§ **Instructions to follow**
Return an exact copy of the lines from the one holding "Vattenflaskor" to the end of the data, including both the starting and final lines. Leave the pictures out.

§ **Transcribed page contents**
+ + + + + + +

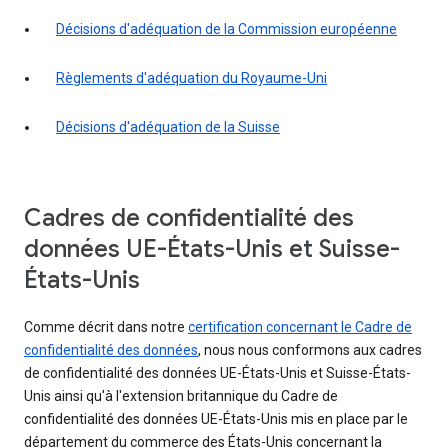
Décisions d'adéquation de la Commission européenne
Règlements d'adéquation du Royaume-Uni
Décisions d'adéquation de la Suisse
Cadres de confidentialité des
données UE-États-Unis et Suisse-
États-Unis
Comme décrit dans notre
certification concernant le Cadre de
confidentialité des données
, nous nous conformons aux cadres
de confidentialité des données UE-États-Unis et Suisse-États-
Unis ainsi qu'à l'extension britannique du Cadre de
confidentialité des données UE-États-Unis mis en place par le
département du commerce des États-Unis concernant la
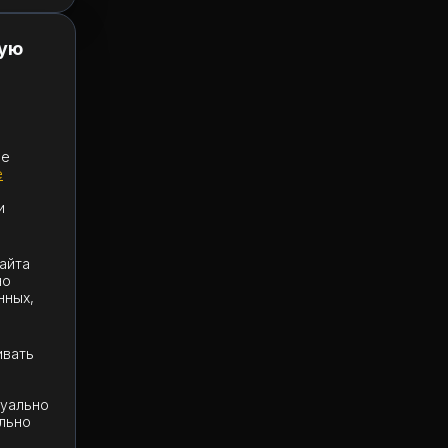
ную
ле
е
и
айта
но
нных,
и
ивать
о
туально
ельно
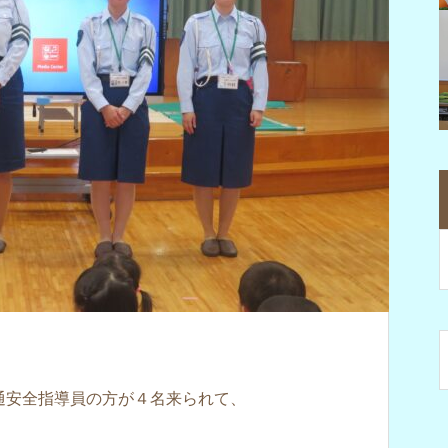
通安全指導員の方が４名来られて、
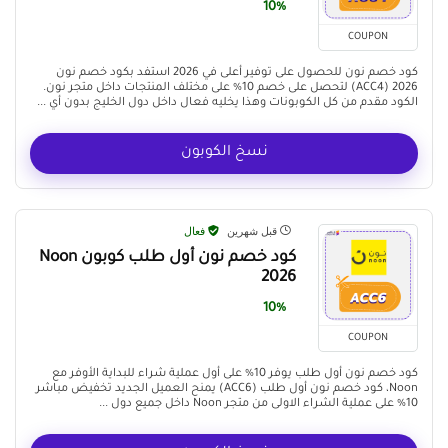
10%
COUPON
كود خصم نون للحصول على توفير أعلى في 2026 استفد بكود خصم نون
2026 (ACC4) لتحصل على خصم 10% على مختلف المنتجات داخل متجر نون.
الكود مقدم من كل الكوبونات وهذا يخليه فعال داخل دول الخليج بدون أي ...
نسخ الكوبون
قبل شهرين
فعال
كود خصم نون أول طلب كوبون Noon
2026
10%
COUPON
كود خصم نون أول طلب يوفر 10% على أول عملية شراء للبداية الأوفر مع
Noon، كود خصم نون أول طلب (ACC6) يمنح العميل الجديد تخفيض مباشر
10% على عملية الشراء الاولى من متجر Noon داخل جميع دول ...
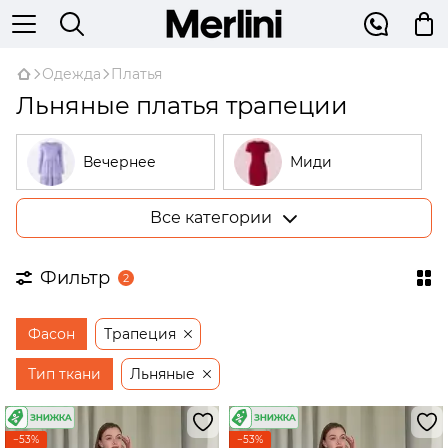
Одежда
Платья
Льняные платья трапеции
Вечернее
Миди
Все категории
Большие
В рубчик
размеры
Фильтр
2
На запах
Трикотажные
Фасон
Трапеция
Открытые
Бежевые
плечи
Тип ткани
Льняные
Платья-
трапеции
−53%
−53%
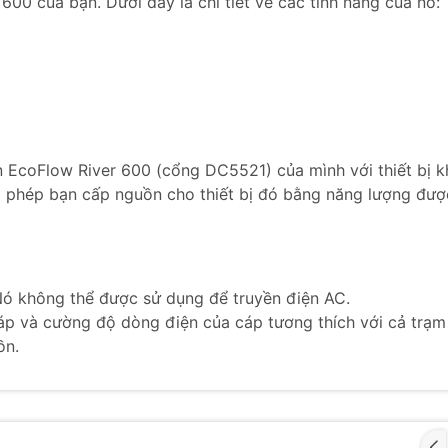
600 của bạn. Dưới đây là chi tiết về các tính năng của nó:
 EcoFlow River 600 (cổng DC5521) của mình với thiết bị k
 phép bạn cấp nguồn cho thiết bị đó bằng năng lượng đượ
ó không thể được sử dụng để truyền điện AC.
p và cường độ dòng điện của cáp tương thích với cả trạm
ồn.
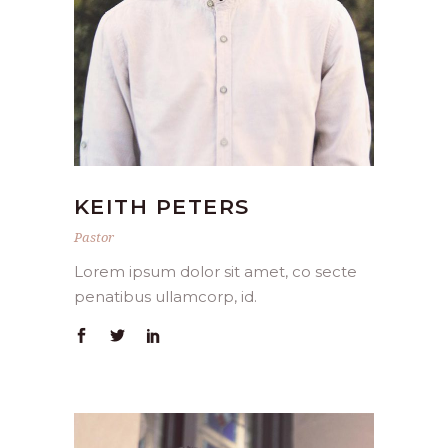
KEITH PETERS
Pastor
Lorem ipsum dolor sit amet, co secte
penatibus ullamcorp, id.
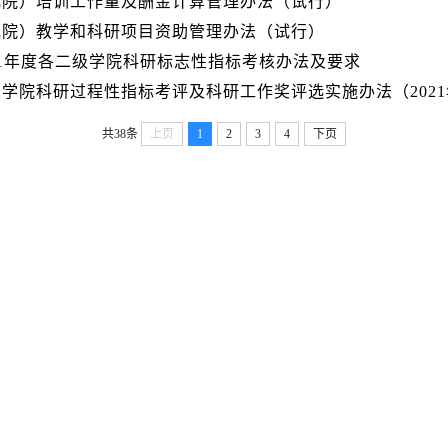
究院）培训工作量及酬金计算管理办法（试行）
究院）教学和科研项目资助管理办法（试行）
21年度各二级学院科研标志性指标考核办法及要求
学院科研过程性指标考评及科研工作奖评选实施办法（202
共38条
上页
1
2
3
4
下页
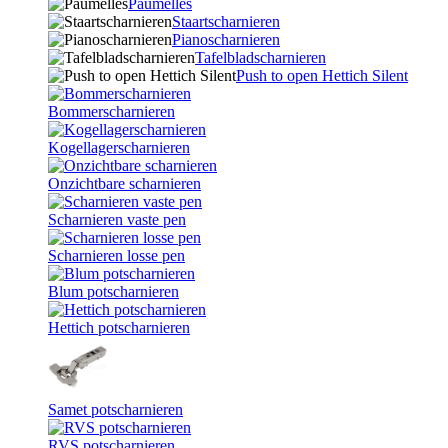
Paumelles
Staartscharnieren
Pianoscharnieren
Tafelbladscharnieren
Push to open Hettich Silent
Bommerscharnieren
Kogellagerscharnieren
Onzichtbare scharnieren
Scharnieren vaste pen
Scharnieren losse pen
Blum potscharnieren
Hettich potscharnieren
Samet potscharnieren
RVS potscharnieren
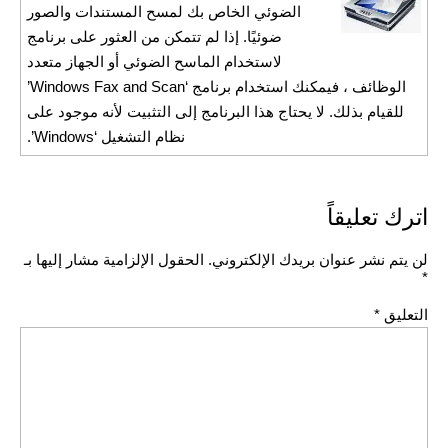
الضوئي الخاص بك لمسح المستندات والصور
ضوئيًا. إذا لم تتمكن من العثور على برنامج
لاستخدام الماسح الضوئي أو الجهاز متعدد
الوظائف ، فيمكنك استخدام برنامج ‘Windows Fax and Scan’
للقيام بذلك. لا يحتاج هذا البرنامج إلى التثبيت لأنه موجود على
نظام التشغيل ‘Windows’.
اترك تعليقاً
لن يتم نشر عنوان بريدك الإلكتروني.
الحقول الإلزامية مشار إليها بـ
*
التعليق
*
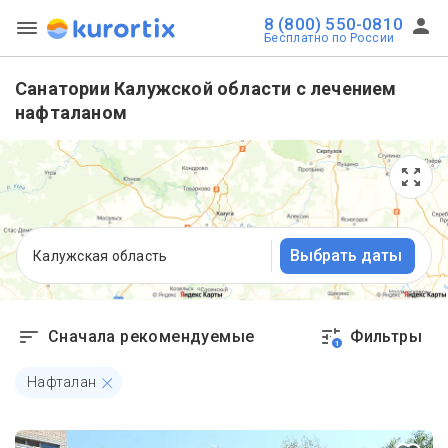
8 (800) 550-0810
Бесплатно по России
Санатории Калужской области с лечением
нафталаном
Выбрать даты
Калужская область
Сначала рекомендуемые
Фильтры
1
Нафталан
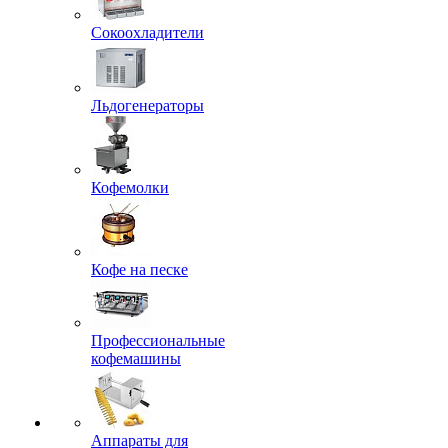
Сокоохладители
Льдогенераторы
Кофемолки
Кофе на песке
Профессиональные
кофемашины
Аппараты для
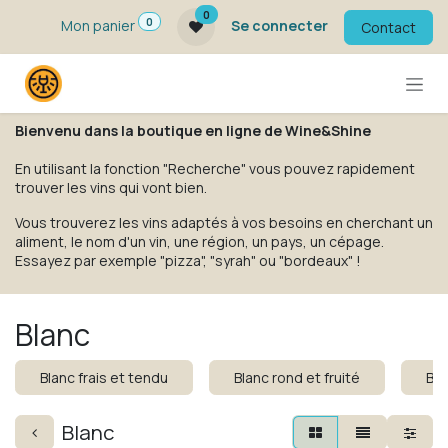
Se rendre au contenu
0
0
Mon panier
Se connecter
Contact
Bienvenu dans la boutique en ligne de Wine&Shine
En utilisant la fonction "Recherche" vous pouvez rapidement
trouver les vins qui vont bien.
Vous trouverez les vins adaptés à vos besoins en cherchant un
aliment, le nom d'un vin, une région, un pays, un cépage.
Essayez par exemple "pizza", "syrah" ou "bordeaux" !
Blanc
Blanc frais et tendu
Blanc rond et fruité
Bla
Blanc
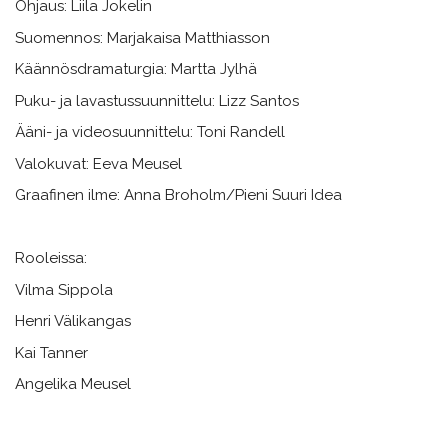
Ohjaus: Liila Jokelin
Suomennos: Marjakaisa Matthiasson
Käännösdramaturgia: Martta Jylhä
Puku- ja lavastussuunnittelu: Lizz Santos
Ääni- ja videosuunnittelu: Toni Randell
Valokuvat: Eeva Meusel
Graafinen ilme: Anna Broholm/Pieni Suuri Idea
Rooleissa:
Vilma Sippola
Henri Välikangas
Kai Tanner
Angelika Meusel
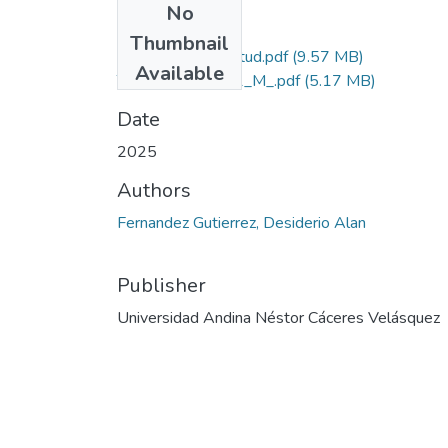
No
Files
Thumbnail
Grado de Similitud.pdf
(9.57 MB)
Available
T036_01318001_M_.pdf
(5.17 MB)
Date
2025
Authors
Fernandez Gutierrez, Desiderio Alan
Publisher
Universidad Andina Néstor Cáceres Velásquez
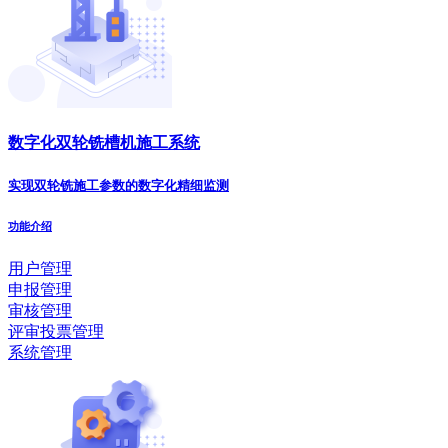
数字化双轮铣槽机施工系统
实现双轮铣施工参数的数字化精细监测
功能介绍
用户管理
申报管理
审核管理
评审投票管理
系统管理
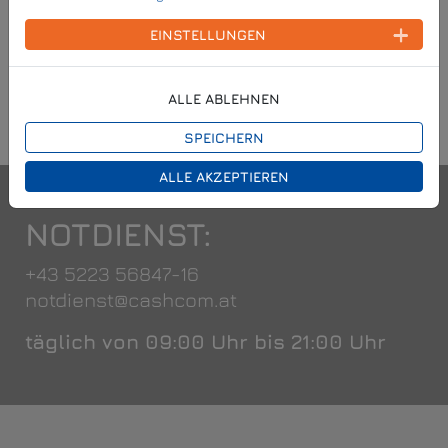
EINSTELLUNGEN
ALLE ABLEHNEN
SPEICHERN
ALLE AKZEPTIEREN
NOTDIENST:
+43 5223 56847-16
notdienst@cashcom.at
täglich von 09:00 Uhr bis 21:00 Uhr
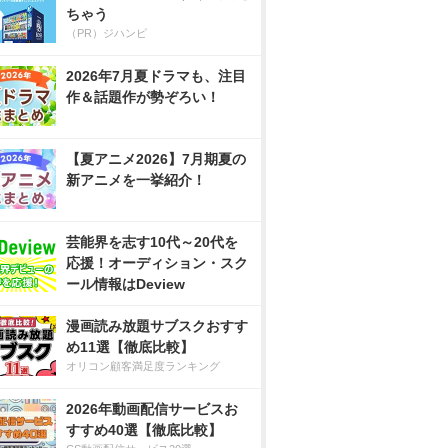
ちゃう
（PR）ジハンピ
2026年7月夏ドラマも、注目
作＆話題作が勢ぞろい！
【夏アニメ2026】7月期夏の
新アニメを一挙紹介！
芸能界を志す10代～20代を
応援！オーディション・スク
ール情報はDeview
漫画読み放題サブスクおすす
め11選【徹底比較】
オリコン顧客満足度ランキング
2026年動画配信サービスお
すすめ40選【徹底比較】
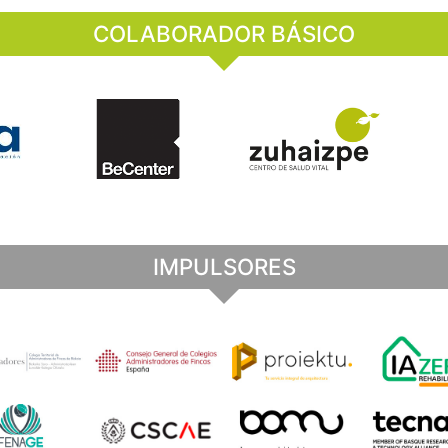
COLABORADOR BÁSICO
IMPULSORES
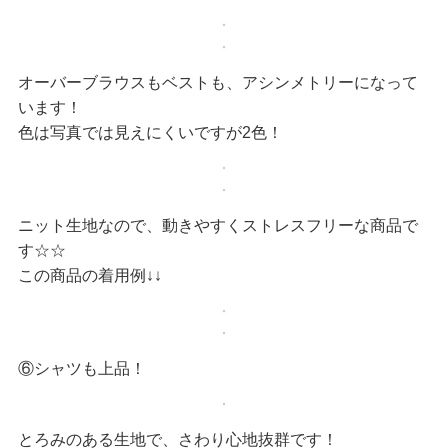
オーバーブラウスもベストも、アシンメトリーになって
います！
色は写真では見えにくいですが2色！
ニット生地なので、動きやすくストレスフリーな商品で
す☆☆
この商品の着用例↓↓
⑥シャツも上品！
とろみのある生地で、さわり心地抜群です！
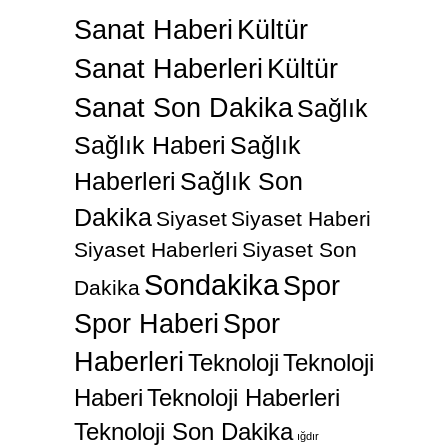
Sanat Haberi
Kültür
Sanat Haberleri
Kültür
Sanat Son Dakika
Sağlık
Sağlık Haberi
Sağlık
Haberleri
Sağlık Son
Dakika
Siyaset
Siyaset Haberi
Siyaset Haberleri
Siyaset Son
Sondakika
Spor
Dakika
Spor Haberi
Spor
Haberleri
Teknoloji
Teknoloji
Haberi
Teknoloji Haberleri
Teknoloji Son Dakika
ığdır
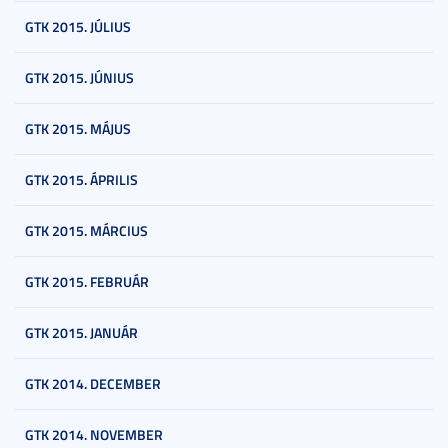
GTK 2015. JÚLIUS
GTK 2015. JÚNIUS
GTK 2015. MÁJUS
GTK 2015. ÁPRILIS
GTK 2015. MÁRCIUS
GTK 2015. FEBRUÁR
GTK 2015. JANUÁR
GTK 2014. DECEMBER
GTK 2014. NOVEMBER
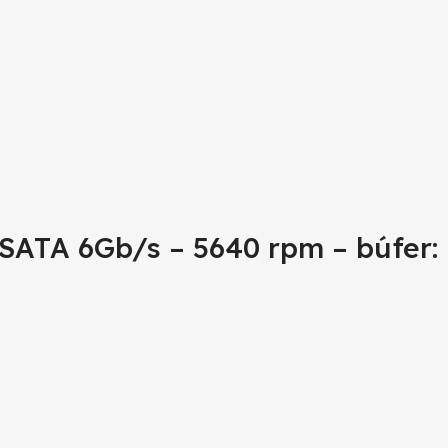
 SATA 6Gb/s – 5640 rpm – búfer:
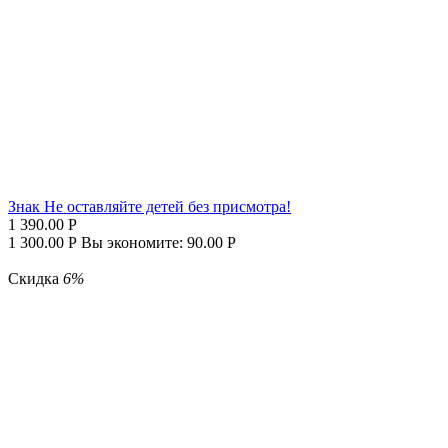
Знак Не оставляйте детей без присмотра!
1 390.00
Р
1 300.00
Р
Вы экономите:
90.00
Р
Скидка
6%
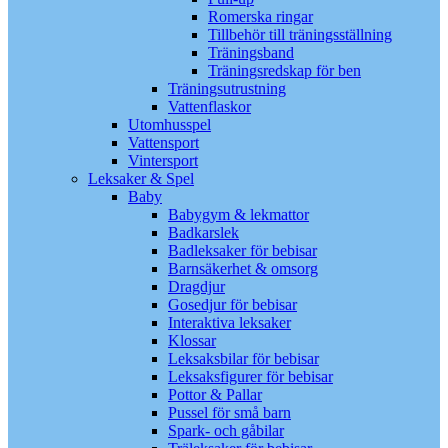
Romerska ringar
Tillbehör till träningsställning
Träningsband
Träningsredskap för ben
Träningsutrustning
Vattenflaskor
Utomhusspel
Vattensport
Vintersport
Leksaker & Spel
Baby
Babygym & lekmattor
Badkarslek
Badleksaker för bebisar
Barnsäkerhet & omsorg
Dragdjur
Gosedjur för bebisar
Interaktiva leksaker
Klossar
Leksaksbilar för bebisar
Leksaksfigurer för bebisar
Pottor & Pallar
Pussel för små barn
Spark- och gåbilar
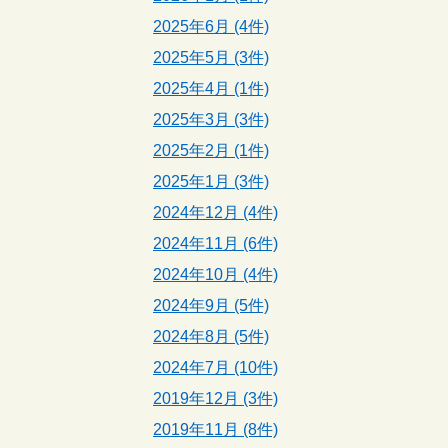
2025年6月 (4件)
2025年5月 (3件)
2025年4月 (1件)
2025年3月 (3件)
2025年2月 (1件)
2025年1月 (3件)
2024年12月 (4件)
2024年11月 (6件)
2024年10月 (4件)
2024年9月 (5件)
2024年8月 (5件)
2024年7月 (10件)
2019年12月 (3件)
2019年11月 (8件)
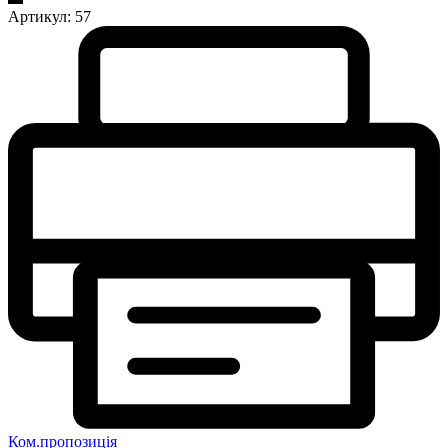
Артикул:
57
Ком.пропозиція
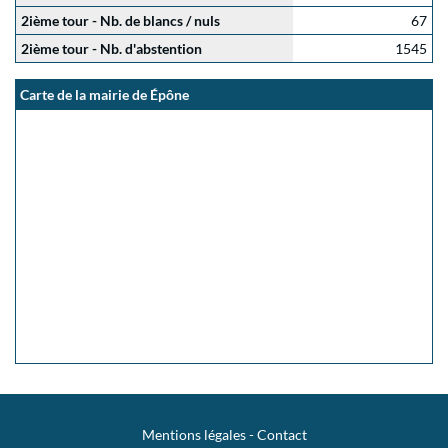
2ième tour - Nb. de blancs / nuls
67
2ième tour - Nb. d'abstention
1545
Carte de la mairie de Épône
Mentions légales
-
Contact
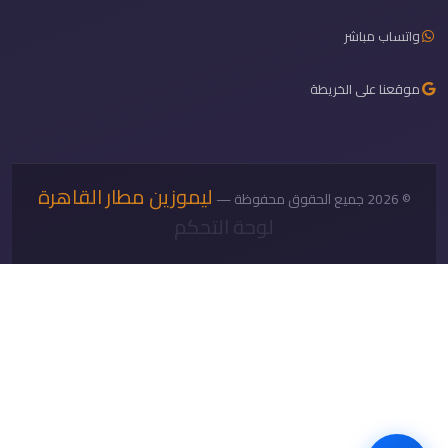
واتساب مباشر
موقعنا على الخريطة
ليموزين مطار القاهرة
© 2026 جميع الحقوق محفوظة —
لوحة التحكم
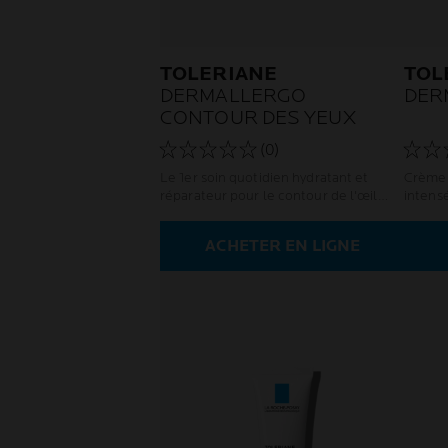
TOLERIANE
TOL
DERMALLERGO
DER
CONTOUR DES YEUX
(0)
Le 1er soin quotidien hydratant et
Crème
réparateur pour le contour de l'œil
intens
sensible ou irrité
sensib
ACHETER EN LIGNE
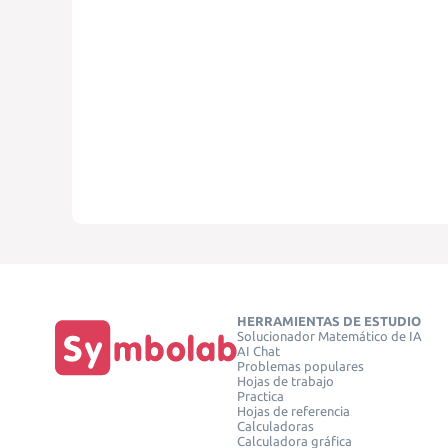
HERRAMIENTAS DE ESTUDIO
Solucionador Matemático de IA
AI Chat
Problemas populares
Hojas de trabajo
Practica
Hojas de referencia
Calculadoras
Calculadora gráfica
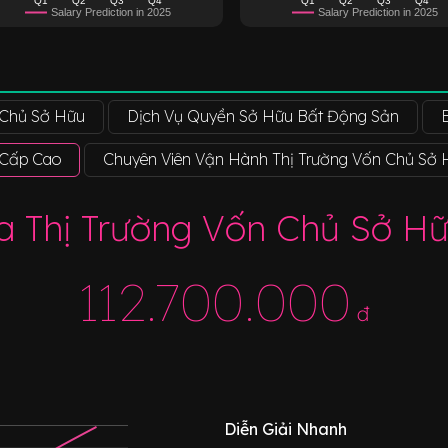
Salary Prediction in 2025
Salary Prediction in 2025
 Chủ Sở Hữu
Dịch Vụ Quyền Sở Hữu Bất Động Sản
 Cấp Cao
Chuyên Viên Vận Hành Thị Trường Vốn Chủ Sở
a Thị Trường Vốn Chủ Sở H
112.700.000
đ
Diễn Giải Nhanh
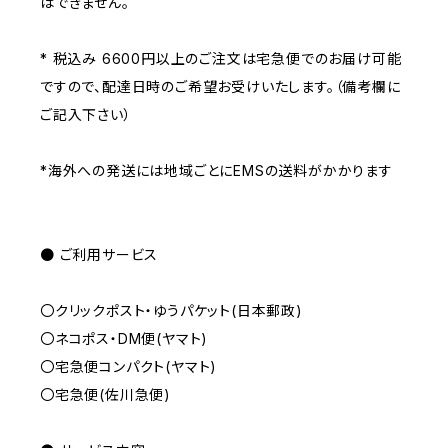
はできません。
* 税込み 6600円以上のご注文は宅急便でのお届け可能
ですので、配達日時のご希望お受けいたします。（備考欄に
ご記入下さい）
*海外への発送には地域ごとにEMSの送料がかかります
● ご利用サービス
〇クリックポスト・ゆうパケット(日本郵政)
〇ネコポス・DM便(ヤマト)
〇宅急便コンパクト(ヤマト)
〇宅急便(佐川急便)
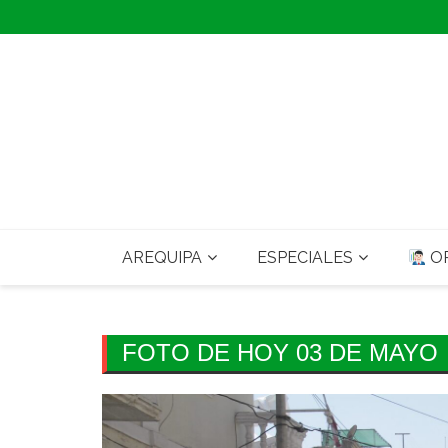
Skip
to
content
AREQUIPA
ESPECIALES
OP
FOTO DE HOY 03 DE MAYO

+ + + + + + +

§ **The answer**
Vattenflaskor
Utomhusspel
Vattensport
Vintersport
Leksaker & Spel
Baby
Babygym & lekmattor
Badkarslek
Badleksaker för bebisar
Barnsäkerhet & omsorg
Dragdjur
Gosedjur för bebisar
Interaktiva leksaker
Klossar
Leksaksbilar för bebisar
Leksaksfigurer för bebisar
Pottor & Pallar
Pussel för små barn
Spark- och gåbilar
2025年6月 (4件)
2025年5月 (3件)
2025年4月 (1件)
2025年3月 (3件)
2025年2月 (1件)
2025年1月 (3件)
2024年12月 (4件)
2024年11月 (6件)
2024年10月 (4件)
2024年9月 (5件)
2024年8月 (5件)
2024年7月 (10件)
2019年12月 (3件)
2019年11月 (8件)
Артикул:
57
Ком.пропозиція
2ième tour - Nb. de blancs / nuls
67
2ième tour - Nb. d'abstention
1545
Carte de la mairie de Épône
Mentions légales
-
Contact
واتساب مباشر
موقعنا على الخريطة
ليموزين مطار القاهرة
© 2026 جميع الحقوق محفوظة —
لوحة التحكم
TOLERIANE
TOL
DERMALLERGO
DER
CONTOUR DES YEUX
(0)
Le 1er soin quotidien hydratant et
Crème
réparateur pour le contour de l'œil
intens
sensible ou irrité
sensib
ACHETER EN LIGNE
HERRAMIENTAS DE ESTUDIO
Solucionador Matemático de IA
AI Chat
Problemas populares
Hojas de trabajo
Practica
Hojas de referencia
Calculadoras
Calculadora gráfica
Salary Prediction in 2025
Salary Prediction in 2025
 Chủ Sở Hữu
Dịch Vụ Quyền Sở Hữu Bất Động Sản
 Cấp Cao
Chuyên Viên Vận Hành Thị Trường Vốn Chủ Sở
a Thị Trường Vốn Chủ Sở H
112.700.000
đ
Diễn Giải Nhanh
はできません。
* 税込み 6600円以上のご注文は宅急便でのお届け可能
ですので、配達日時のご希望お受けいたします。（備考欄に
ご記入下さい）
*海外への発送には地域ごとにEMSの送料がかかります
● ご利用サービス
〇クリックポスト・ゆうパケット(日本郵政)
〇ネコポス・DM便(ヤマト)
〇宅急便コンパクト(ヤマト)
〇宅急便(佐川急便)
Skip
to
content
AREQUIPA
ESPECIALES
OP
FOTO DE HOY 03 DE MAYO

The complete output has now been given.